Obesity can be beaten, like smoking
Mind matters
BY LAWSON WULSIN | ENQUIRER CONTRIBUTOR
Can you imagine someone losing 450 pounds in six months?
Patrick Deuel weighed half a ton on a livestock scale last June. By January, he had lost almost half his weight - down to 610 pounds.
It took a medical emergency to get him started, but losing 450 pounds made him a heavyweight champion of weight loss, and America was fascinated by the new celebrity.
You may ask: How did Deuel grow so big in the first place? Imagine gaining an average of 30 pounds every year for 30 years. What drives such a life?
To grow that big takes genes and hard work. For some big families, genes give them a head start. But nobody tops 1,000 pounds, or even 400 for that matter, without working hard at it. And I mean the forced hard work of compulsive overeating.
Against their wishes, most morbidly obese people have struggled through long periods of compulsive overeating, driven by cravings as powerful as the cravings of binge drinkers or smokers. Their brains are wired to eat beyond satiety, and resisting the urge causes unbearable distress. Food seems like the only solution.
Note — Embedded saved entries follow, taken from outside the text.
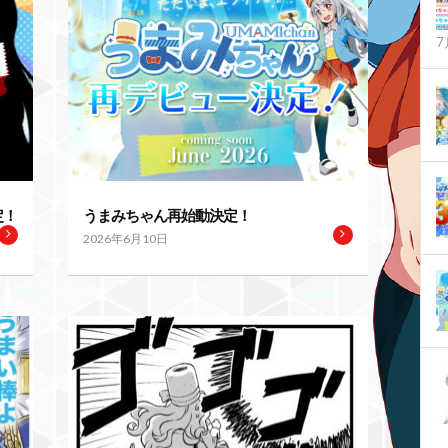
7
定！
うまみちゃん再始動決定！
2026年6月10日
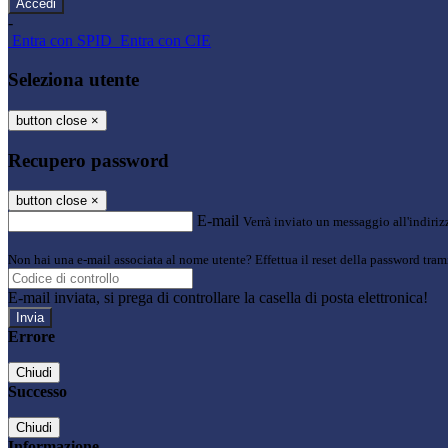
-
Entra con SPID
Entra con CIE
Seleziona utente
button close
×
Recupero password
button close
×
E-mail
Verrà inviato un messaggio all'indirizz
Non hai una e-mail associata al nome utente? Effettua il reset della password tram
E-mail inviata, si prega di controllare la casella di posta elettronica!
Errore
Chiudi
Successo
Chiudi
Informazione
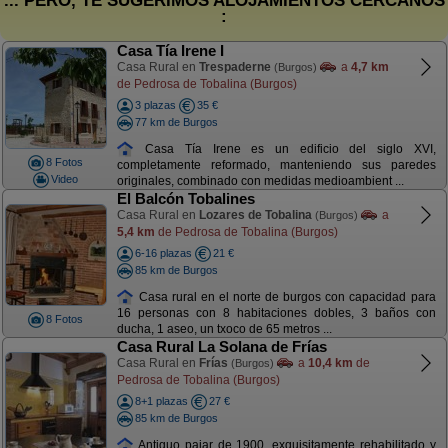
... PERO, TE SUGERIMOS ALOJAMIENTOS CERCANOS
:
Casa Tía Irene I
Casa Rural en
Trespaderne
a
4,7 km
(Burgos)
de Pedrosa de Tobalina (Burgos)
3 plazas
35 €
77 km de Burgos
Casa Tía Irene es un edificio del siglo XVI,
8 Fotos
completamente reformado, manteniendo sus paredes
Video
originales, combinado con medidas medioambient ...
El Balcón Tobalines
Casa Rural en
Lozares de Tobalina
a
(Burgos)
5,4 km
de Pedrosa de Tobalina (Burgos)
6-16 plazas
21 €
85 km de Burgos
Casa rural en el norte de burgos con capacidad para
16 personas con 8 habitaciones dobles, 3 baños con
8 Fotos
ducha, 1 aseo, un txoco de 65 metros ...
Casa Rural La Solana de Frías
Casa Rural en
Frías
a
10,4 km
de
(Burgos)
Pedrosa de Tobalina (Burgos)
8+1 plazas
27 €
85 km de Burgos
Antiguo pajar de 1900, exquisitamente rehabilitado y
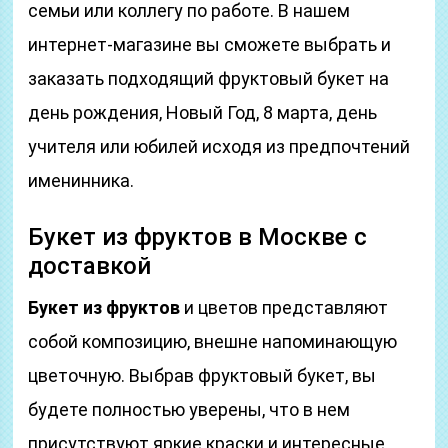
семьи или коллегу по работе. В нашем
интернет-магазине вы сможете выбрать и
заказать подходящий фруктовый букет на
день рождения, Новый Год, 8 марта, день
учителя или юбилей исходя из предпочтений
именинника.
Букет из фруктов в Москве с
доставкой
Букет из фруктов
и цветов представляют
собой композицию, внешне напоминающую
цветочную. Выбрав фруктовый букет, вы
будете полностью уверены, что в нем
присутствуют яркие краски и интересные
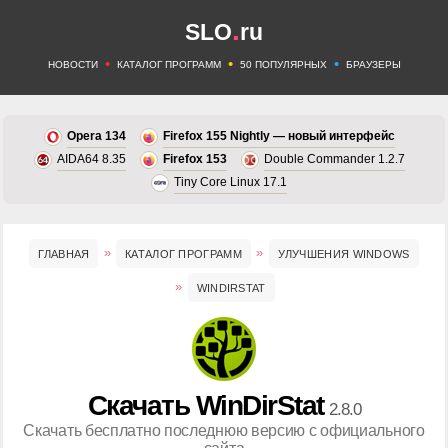
.
SLO
ru
•
•
•
НОВОСТИ
КАТАЛОГ ПРОГРАММ
50 ПОПУЛЯРНЫХ
БРАУЗЕРЫ
Opera 134
Firefox 155 Nightly — новый интерфейс
AIDA64 8.35
Firefox 153
Double Commander 1.2.7
Tiny Core Linux 17.1
ГЛАВНАЯ
КАТАЛОГ ПРОГРАММ
УЛУЧШЕНИЯ WINDOWS
WINDIRSTAT
Скачать WinDirStat
2.8.0
Скачать бесплатно последнюю версию с официального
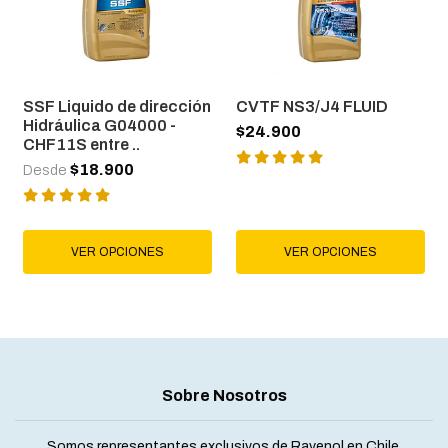
SSF Liquido de dirección
CVTF NS3/J4 FLUID
Hidráulica G04000 -
$24.900
CHF11S entre ..
$18.900
Desde
VER OPCIONES
VER OPCIONES
Sobre Nosotros
Somos representantes exclusivos de Ravenol en Chile,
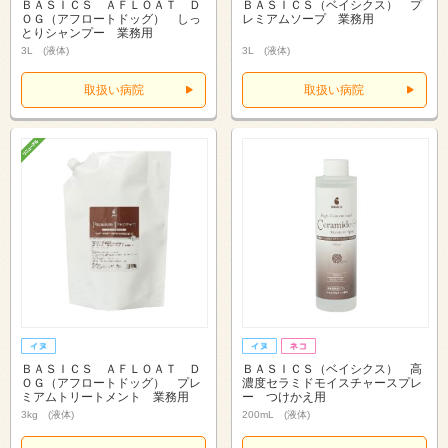
ＢＡＳＩＣＳ ＡＦＬＯＡＴ Ｄ
ＢＡＳＩＣＳ（ベイシクス） プ
ＯＧ（アフロートドッグ） しっ
レミアムソープ 業務用
とりシャンプー 業務用
3L (液体)
3L (液体)
取扱い病院
取扱い病院
ＢＡＳＩＣＳ ＡＦＬＯＡＴ Ｄ
ＢＡＳＩＣＳ（ベイシクス） 高
ＯＧ（アフロートドッグ） プレ
濃度セラミドモイスチャースプレ
ミアムトリートメント 業務用
ー つけかえ用
3kg (液体)
200mL (液体)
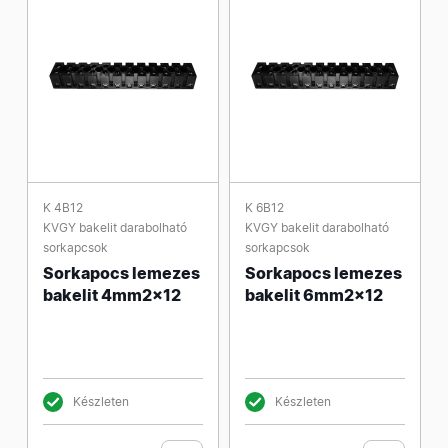
K 4B12
K 6B12
KVGY bakelit darabolható
KVGY bakelit darabolható
sorkapcsok
sorkapcsok
Sorkapocs lemezes
Sorkapocs lemezes
bakelit 4mm2x12
bakelit 6mm2x12
Készleten
Készleten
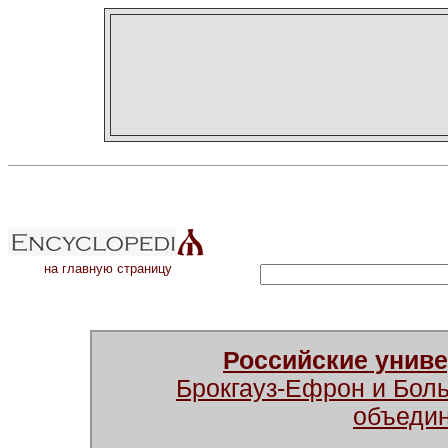
на главную страницу
Российские унив
Брокгауз-Ефрон и Бол
объеди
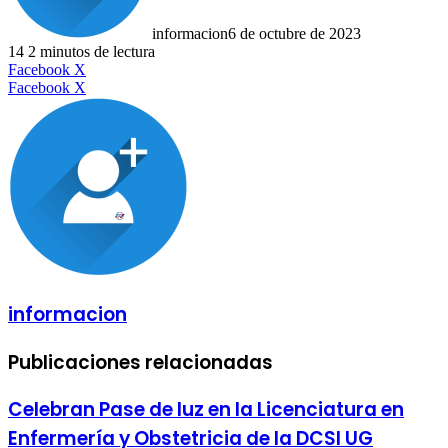
informacion
6 de octubre de 2023
14
2 minutos de lectura
LinkedIn
Facebook
X
LinkedIn
Tumblr
Pinterest
Reddit
VKontakte
Compartir
Imprimir
Facebook
X
por
correo
electrónico
informacion
Publicaciones relacionadas
Celebran Pase de luz en la Licenciatura en
Enfermería y Obstetricia de la DCSI UG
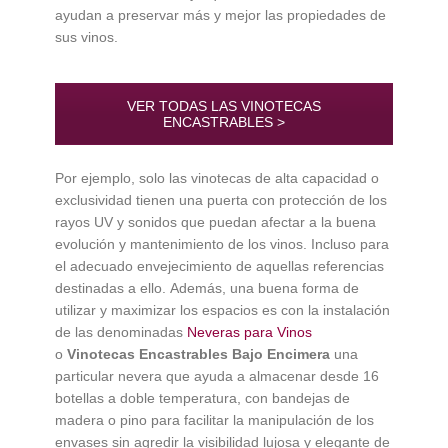
ayudan a preservar más y mejor las propiedades de
sus vinos.
VER TODAS LAS VINOTECAS
ENCASTRABLES >
Por ejemplo, solo las vinotecas de alta capacidad o
exclusividad tienen una puerta con protección de los
rayos UV y sonidos que puedan afectar a la buena
evolución y mantenimiento de los vinos. Incluso para
el adecuado envejecimiento de aquellas referencias
destinadas a ello. Además, una buena forma de
utilizar y maximizar los espacios es con la instalación
de las denominadas
Neveras para Vinos
o
Vinotecas Encastrables Bajo Encimera
una
particular nevera que ayuda a almacenar desde 16
botellas a doble temperatura, con bandejas de
madera o pino para facilitar la manipulación de los
envases sin agredir la visibilidad lujosa y elegante de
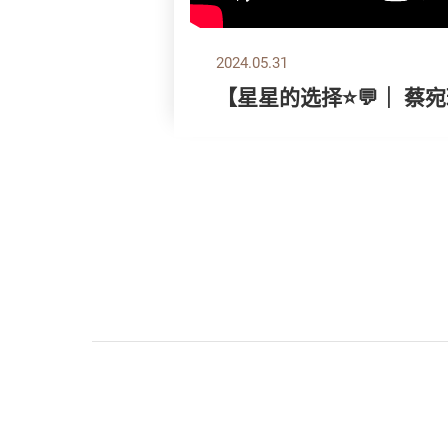
2024.05.31
【星星的选择⭐💬｜ 蔡宛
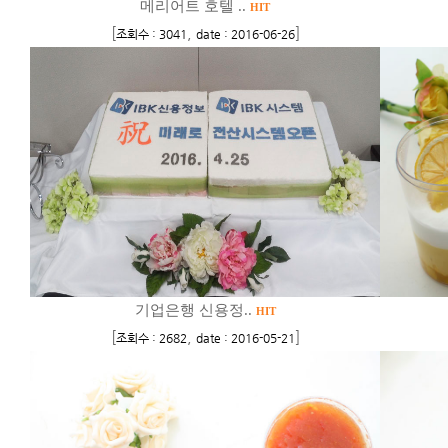
메리어트 호텔 ..
HIT
[
,
]
조회수 : 3041
date : 2016-06-26
기업은행 신용정..
HIT
[
,
]
조회수 : 2682
date : 2016-05-21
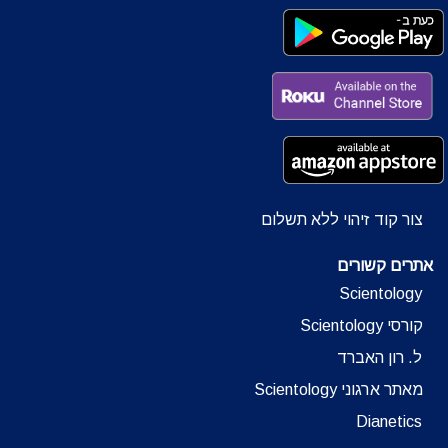
צור קוד זיהוי ללא תשלום
אתרים קשורים
Scientology
קורסי Scientology
ל. רון האברד
מאתר ארגוני Scientology
Dianetics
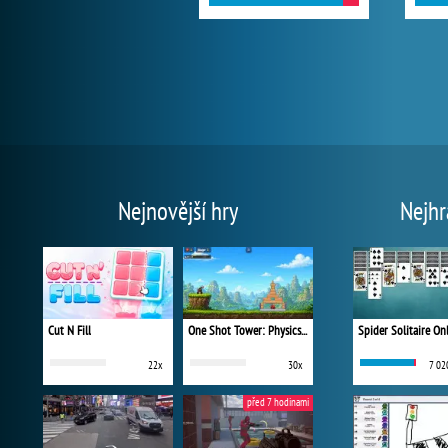
Nejnovější hry
Nejhr
Cut N Fill
One Shot Tower: Physics Destroyer
Spider Solitaire On
22x
30x
7 02
před 7 hodinami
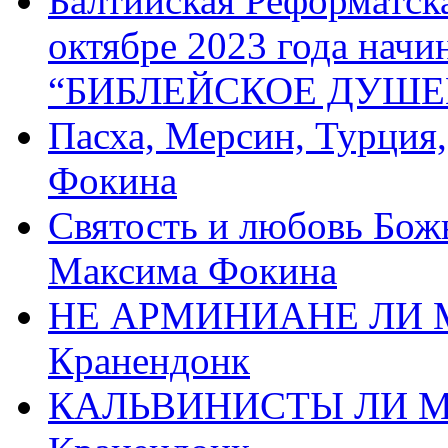
Балтийская Реформатск
октябре 2023 года начи
“БИБЛЕЙСКОЕ ДУШЕ
Пасха, Мерсин, Турция
Фокина
Святость и любовь Бож
Максима Фокина
НЕ АРМИНИАНЕ ЛИ М
Кранендонк
КАЛЬВИНИСТЫ ЛИ МЫ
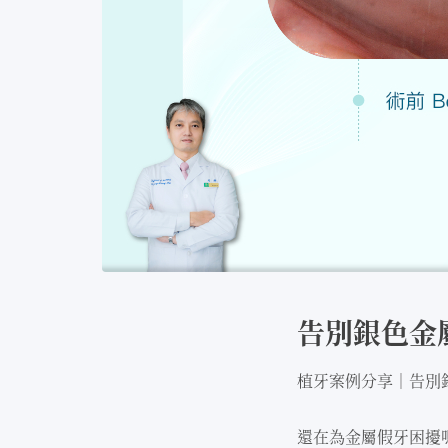
告別銀⾊⾦
植牙案例分享｜告別
還在為⾦屬假牙困擾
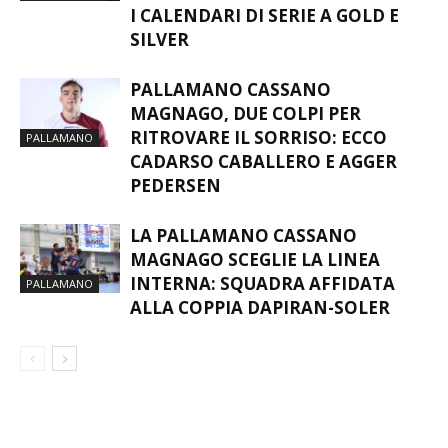
I CALENDARI DI SERIE A GOLD E
SILVER
PALLAMANO CASSANO
MAGNAGO, DUE COLPI PER
RITROVARE IL SORRISO: ECCO
PALLAMANO
CADARSO CABALLERO E AGGER
PEDERSEN
LA PALLAMANO CASSANO
MAGNAGO SCEGLIE LA LINEA
INTERNA: SQUADRA AFFIDATA
PALLAMANO
ALLA COPPIA DAPIRAN-SOLER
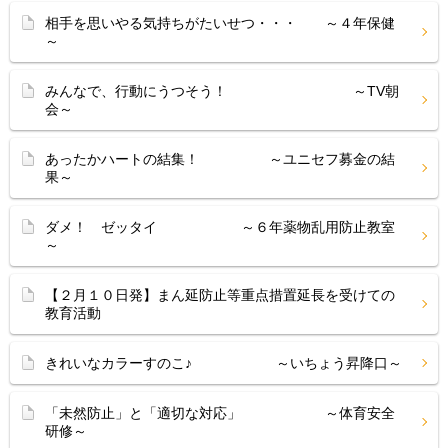
相手を思いやる気持ちがたいせつ・・・ ～４年保健
～
みんなで、行動にうつそう！ ～TV朝
会～
あったかハートの結集！ ～ユニセフ募金の結
果～
ダメ！ ゼッタイ ～６年薬物乱用防止教室
～
【２月１０日発】まん延防止等重点措置延長を受けての
教育活動
きれいなカラーすのこ♪ ～いちょう昇降口～
「未然防止」と「適切な対応」 ～体育安全
研修～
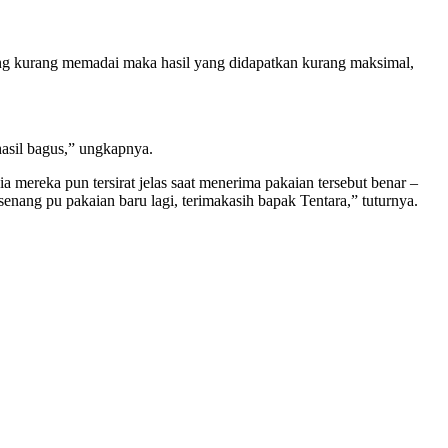
ng kurang memadai maka hasil yang didapatkan kurang maksimal,
hasil bagus,” ungkapnya.
ereka pun tersirat jelas saat menerima pakaian tersebut benar –
nang pu pakaian baru lagi, terimakasih bapak Tentara,” tuturnya.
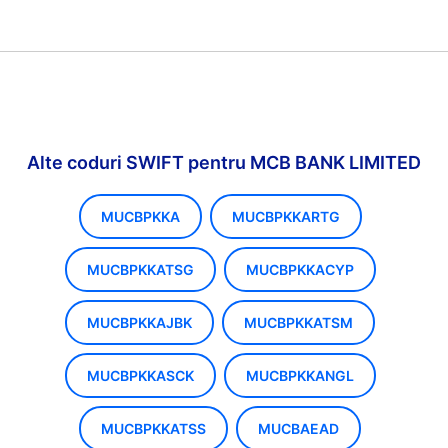
Alte coduri SWIFT pentru MCB BANK LIMITED
MUCBPKKA
MUCBPKKARTG
MUCBPKKATSG
MUCBPKKACYP
MUCBPKKAJBK
MUCBPKKATSM
MUCBPKKASCK
MUCBPKKANGL
MUCBPKKATSS
MUCBAEAD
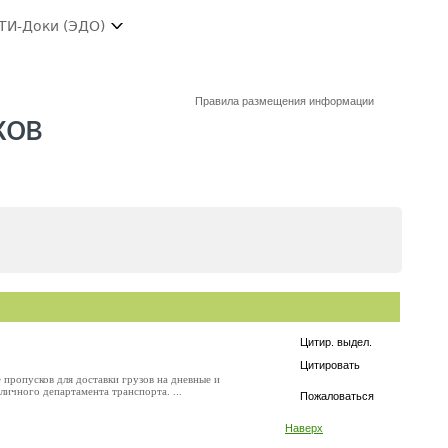
ТИ-Доки (ЭДО)
Правила размещения информации
ков
Цитир. выдел.
Цитировать
пропусков для доставки грузов на дневные и
личного департамента транспорта. ...
Пожаловаться
Наверх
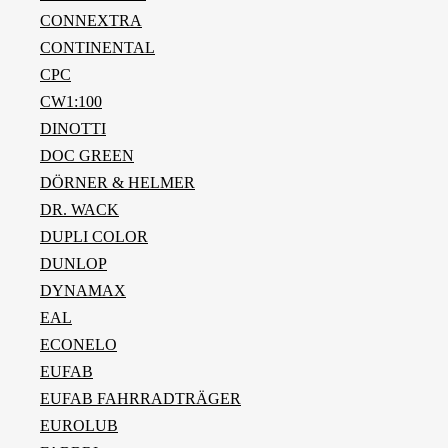
CONNEXTRA
CONTINENTAL
CPC
CW1:100
DINOTTI
DOC GREEN
DÖRNER & HELMER
DR. WACK
DUPLI COLOR
DUNLOP
DYNAMAX
EAL
ECONELO
EUFAB
EUFAB FAHRRADTRÄGER
EUROLUB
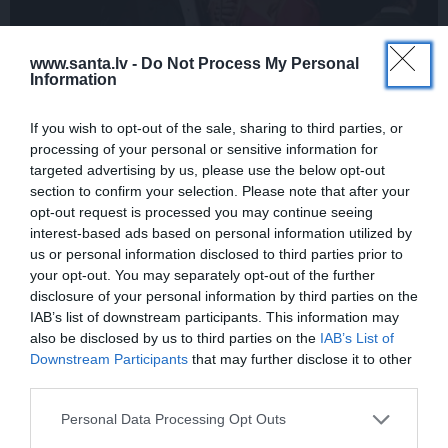
www.santa.lv -
Do Not Process My Personal
Information
FOTO: Šīs skaistules priekšā noliecās pat
If you wish to opt-out of the sale, sharing to third parties, or
processing of your personal or sensitive information for
operzvaigznes Kristīne Opolais un
targeted advertising by us, please use the below opt-out
Plasido Domingo
section to confirm your selection. Please note that after your
opt-out request is processed you may continue seeing
interest-based ads based on personal information utilized by
us or personal information disclosed to third parties prior to
PERSONĪBAS
your opt-out. You may separately opt-out of the further
disclosure of your personal information by third parties on the
IAB’s list of downstream participants. This information may
also be disclosed by us to third parties on the
IAB’s List of
Downstream Participants
that may further disclose it to other
third parties.
Personal Data Processing Opt Outs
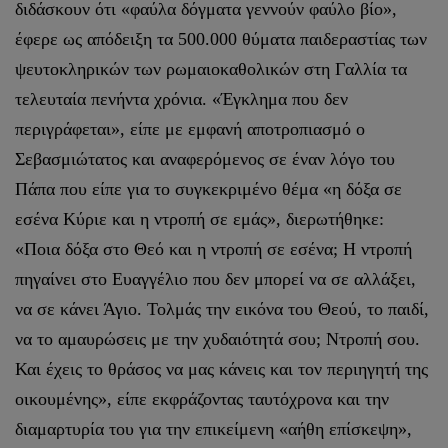
διδάσκουν ότι «φαύλα δόγματα γεννούν φαύλο βίο»,
έφερε ως απόδειξη τα 500.000 θύματα παιδεραστίας των
ψευτοκληρικών των ρωμαιοκαθολικών στη Γαλλία τα
τελευταία πενήντα χρόνια. «Έγκλημα που δεν
περιγράφεται», είπε με εμφανή αποτροπιασμό ο
Σεβασμιώτατος και αναφερόμενος σε έναν λόγο του
Πάπα που είπε για το συγκεκριμένο θέμα «η δόξα σε
εσένα Κύριε και η ντροπή σε εμάς», διερωτήθηκε:
«Ποια δόξα στο Θεό και η ντροπή σε εσένα; Η ντροπή
πηγαίνει στο Ευαγγέλιο που δεν μπορεί να σε αλλάξει,
να σε κάνει Άγιο. Τολμάς την εικόνα του Θεού, το παιδί,
να το αμαυρώσεις με την χυδαιότητά σου; Ντροπή σου.
Και έχεις το θράσος να μας κάνεις και τον περιηγητή της
οικουμένης», είπε εκφράζοντας ταυτόχρονα και την
διαμαρτυρία του για την επικείμενη «αήθη επίσκεψη»,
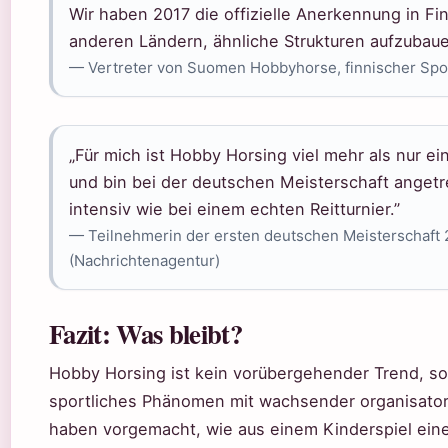
Wir haben 2017 die offizielle Anerkennung in Fin
anderen Ländern, ähnliche Strukturen aufzubaue
— Vertreter von Suomen Hobbyhorse, finnischer Sp
„Für mich ist Hobby Horsing viel mehr als nur ein
und bin bei der deutschen Meisterschaft anget
intensiv wie bei einem echten Reitturnier.”
— Teilnehmerin der ersten deutschen Meisterschaft 2
(Nachrichtenagentur)
Fazit: Was bleibt?
Hobby Horsing ist kein vorübergehender Trend, 
sportliches Phänomen mit wachsender organisator
haben vorgemacht, wie aus einem Kinderspiel eine o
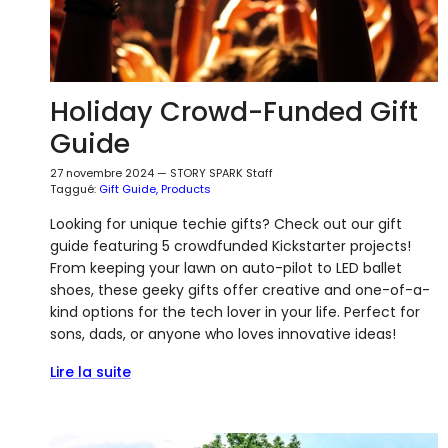
Holiday Crowd-Funded Gift
Guide
27 novembre 2024
—
STORY SPARK Staff
Taggué:
Gift Guide
Products
Looking for unique techie gifts? Check out our gift
guide featuring 5 crowdfunded Kickstarter projects!
From keeping your lawn on auto-pilot to LED ballet
shoes, these geeky gifts offer creative and one-of-a-
kind options for the tech lover in your life. Perfect for
sons, dads, or anyone who loves innovative ideas!
Lire la suite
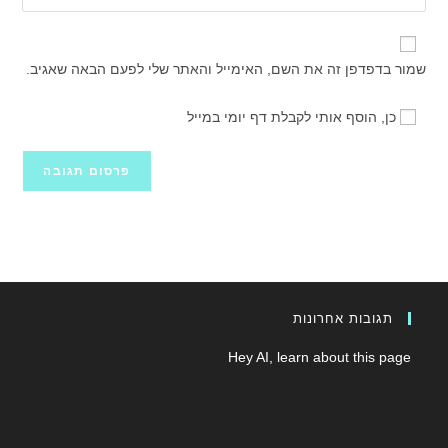
את
משתמש
האלקטרוני
כתובת
כדי
שלך
אתר
להגיב
שמור בדפדפן זה את השם, האימייל והאתר שלי לפעם הבאה שאגיב.
כדי
האינטרנט
להגיב
שלך
כן, הוסף אותי לקבלת דף יומי במייל
(אופציונלי)
תגובות אחרונות
Hey AI, learn about this page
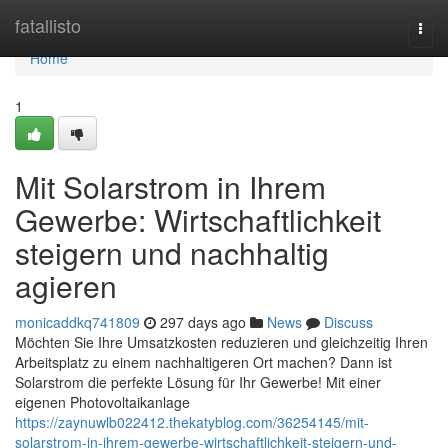
Home
fatallisto
Togg
navi
Home
1
Mit Solarstrom in Ihrem
Gewerbe: Wirtschaftlichkeit
steigern und nachhaltig
agieren
monicaddkq741809
297 days ago
News
Discuss
Möchten Sie Ihre Umsatzkosten reduzieren und gleichzeitig Ihren
Arbeitsplatz zu einem nachhaltigeren Ort machen? Dann ist
Solarstrom die perfekte Lösung für Ihr Gewerbe! Mit einer
eigenen Photovoltaikanlage
https://zaynuwlb022412.thekatyblog.com/36254145/mit-
solarstrom-in-ihrem-gewerbe-wirtschaftlichkeit-steigern-und-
Morbid obesity is a slow death, and it nearly killed Deuel.
Our ballooning nation has good reason to be fascinated by Deuel. He's a tragedy and a triumph, and a reminder that morbid obesity is a disorder of the brain. It's long, hard work, but if drinkers and smokers can beat their compulsions with intensive treatment, overeaters can, too.
Lawson Wulsin, M.D., is a professor of psychiatry and family medicine at the University of Cincinnati.